Texto propuesto:
--- --- ---

Pero el de Amboise había sido disuadido de atacar por los ingleses y se retiró a Ferrara. Poco después fallecía intentando romper Mirandola, que estaba sitiada por las fuerzas papales y cayó en su poder al empezar 1511. Entretanto, el duque de Urbino venció a los venecianos y Julio II, que corría el peligro de quedar aislado en una Bolonia hostil, tuvo que refugiarse en Rávena, su último bastión en la Romaña. Luis XII designó nuevo jefe de su ejército a Gastón de Foix, duque de Nemours y sobrino suyo, que demostró ser un competente militar.

Y es que detuvo la marcha que el español Ramón Folch de Cardona, virrey de Nápoles en sustitución de Gonzalo Fernández de Córdoba, efectuaba hacia Bolonia para romper el cerco. Luego saqueó Brescia y sitió Rávena, hacia donde partió Cardona. El virrey volvió a perder la batalla, aunque como contrapartida logró abatir a Foix. El sustituto de éste, Jacques de la Palice, saqueó la ciudad pero optó por retirarse en espera de las órdenes de Luis XII. Eso supuso una bocanada de oxígeno para la Liga Santa, que incorporó a imperiales y suizos.

Todo cambió a partir de ahí. Las tropas galas fueron de derrota en derrota, perdiendo una ciudad tras otra (Milán -donde se reinstalaron los Sforza-, Bolonia, Parma, Reggio, Piacenza y Novara) y fueron expulsadas hacia su propio suelo, donde una triple tenaza (la Liga Santa desde el sur, ingleses por el norte y Sacro Imperio por el este) amenazaba la integridad del país. Su único aliado era la República de Florencia, que defendida por una modesta milicia y atemorizada por el saqueo que sufrió la vecina Prato cayó fácilmente en manos españolas, siendo entregada a los Médici.

--- --- ---

Instrucciones:
- 1) Reproduce todo lo que va desde "Todo cambió a" hasta "a los Médici." en el texto propuesto, pero cambia "Prato" por "Pistoia".
- 2) Convierte en una lista breve el párrafo del texto propuesto que empieza con "Y es que detuvo la marcha", sin omitir sus hechos principales.
- 3) Según el texto propuesto, ¿a quién fue entregada la República de Florencia tras caer en manos españolas?
El listado no guarda ninguna relación con el texto propuesto.

Datos almacenados:
--- --- ---

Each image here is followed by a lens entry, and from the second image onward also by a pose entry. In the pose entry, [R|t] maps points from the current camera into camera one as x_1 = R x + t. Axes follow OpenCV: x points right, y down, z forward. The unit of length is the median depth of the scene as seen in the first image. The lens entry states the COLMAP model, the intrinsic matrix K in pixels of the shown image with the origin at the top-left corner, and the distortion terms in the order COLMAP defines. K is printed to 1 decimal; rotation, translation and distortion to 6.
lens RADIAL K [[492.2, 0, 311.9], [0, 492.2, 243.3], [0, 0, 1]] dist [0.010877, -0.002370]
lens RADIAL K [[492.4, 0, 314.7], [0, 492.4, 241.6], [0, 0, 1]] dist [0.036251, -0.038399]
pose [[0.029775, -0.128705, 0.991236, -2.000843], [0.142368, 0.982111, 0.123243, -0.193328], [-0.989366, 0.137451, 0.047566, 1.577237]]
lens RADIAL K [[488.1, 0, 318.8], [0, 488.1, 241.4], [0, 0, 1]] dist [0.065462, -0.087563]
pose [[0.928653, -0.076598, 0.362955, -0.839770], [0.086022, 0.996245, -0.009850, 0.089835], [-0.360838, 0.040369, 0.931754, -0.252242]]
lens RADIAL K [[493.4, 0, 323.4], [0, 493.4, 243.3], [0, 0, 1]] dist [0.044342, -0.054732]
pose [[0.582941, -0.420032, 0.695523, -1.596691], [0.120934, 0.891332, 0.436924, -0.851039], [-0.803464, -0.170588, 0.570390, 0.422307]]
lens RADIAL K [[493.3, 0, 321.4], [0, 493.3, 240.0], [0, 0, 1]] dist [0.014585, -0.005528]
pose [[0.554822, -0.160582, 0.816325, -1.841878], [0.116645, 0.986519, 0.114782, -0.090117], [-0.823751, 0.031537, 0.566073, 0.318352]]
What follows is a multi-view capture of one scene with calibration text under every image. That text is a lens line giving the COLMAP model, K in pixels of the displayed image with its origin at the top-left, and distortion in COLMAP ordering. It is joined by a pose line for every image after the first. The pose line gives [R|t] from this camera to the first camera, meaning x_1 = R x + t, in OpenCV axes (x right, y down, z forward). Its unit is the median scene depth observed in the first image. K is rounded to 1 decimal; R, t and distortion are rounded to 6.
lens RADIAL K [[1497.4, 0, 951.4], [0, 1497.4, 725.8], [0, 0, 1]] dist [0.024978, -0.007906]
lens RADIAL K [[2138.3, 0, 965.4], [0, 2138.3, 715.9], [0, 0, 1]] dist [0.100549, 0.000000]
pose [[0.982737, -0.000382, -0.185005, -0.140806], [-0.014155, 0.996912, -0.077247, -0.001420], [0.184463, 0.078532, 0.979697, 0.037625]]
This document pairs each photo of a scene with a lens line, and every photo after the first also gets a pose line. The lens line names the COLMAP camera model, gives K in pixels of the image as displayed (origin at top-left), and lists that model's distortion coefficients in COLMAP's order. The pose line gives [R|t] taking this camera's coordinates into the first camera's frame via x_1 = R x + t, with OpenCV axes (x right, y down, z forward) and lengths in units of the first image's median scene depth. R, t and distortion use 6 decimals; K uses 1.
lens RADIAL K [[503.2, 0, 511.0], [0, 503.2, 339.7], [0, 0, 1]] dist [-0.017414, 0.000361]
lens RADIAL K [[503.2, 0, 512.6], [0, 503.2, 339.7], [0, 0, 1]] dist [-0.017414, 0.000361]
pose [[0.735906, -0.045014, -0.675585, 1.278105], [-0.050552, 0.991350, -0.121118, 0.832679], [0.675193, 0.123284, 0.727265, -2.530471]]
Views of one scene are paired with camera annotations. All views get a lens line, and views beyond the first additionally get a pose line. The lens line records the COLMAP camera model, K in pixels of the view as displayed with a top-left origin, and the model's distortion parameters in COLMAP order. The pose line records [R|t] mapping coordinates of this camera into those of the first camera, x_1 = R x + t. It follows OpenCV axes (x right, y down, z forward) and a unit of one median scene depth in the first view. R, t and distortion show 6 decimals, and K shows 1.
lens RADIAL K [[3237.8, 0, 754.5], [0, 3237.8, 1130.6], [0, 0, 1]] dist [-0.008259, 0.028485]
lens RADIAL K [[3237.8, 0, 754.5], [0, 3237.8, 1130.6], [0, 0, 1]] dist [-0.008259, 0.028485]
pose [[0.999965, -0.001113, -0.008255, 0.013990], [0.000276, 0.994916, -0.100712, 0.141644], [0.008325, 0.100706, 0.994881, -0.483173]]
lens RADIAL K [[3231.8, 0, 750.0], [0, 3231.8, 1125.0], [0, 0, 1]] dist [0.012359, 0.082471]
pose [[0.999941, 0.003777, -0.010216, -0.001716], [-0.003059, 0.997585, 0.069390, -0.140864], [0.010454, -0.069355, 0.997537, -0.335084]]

--- --- ---

Respuestas dadas:
- 1)
Todo cambió a partir de ahí. Las tropas galas fueron de derrota en derrota, perdiendo una ciudad tras otra (Milán -donde se reinstalaron los Sforza-, Bolonia, Parma, Reggio, Piacenza y Novara) y fueron expulsadas hacia su propio suelo, donde una triple tenaza (la Liga Santa desde el sur, ingleses por el norte y Sacro Imperio por el este) amenazaba la integridad del país. Su único aliado era la República de Florencia, que defendida por una modesta milicia y atemorizada por el saqueo que sufrió la vecina Pistoia cayó fácilmente en manos españolas, siendo entregada a los Médici.

- 2)
- Gastón de Foix detuvo la marcha hacia Bolonia de Ramón Folch de Cardona, virrey de Nápoles en sustitución de Gonzalo Fernández de Córdoba, que pretendía romper el cerco.
- Luego saqueó Brescia y sitió Rávena, hacia donde partió Cardona.
- Cardona volvió a perder la batalla, pero logró abatir a Foix.
- Jacques de la Palice, sustituto de Foix, saqueó la ciudad y se retiró a esperar las órdenes de Luis XII.
- Ese repliegue dio un respiro a la Liga Santa, que incorporó a imperiales y suizos.

- 3) A los Médici.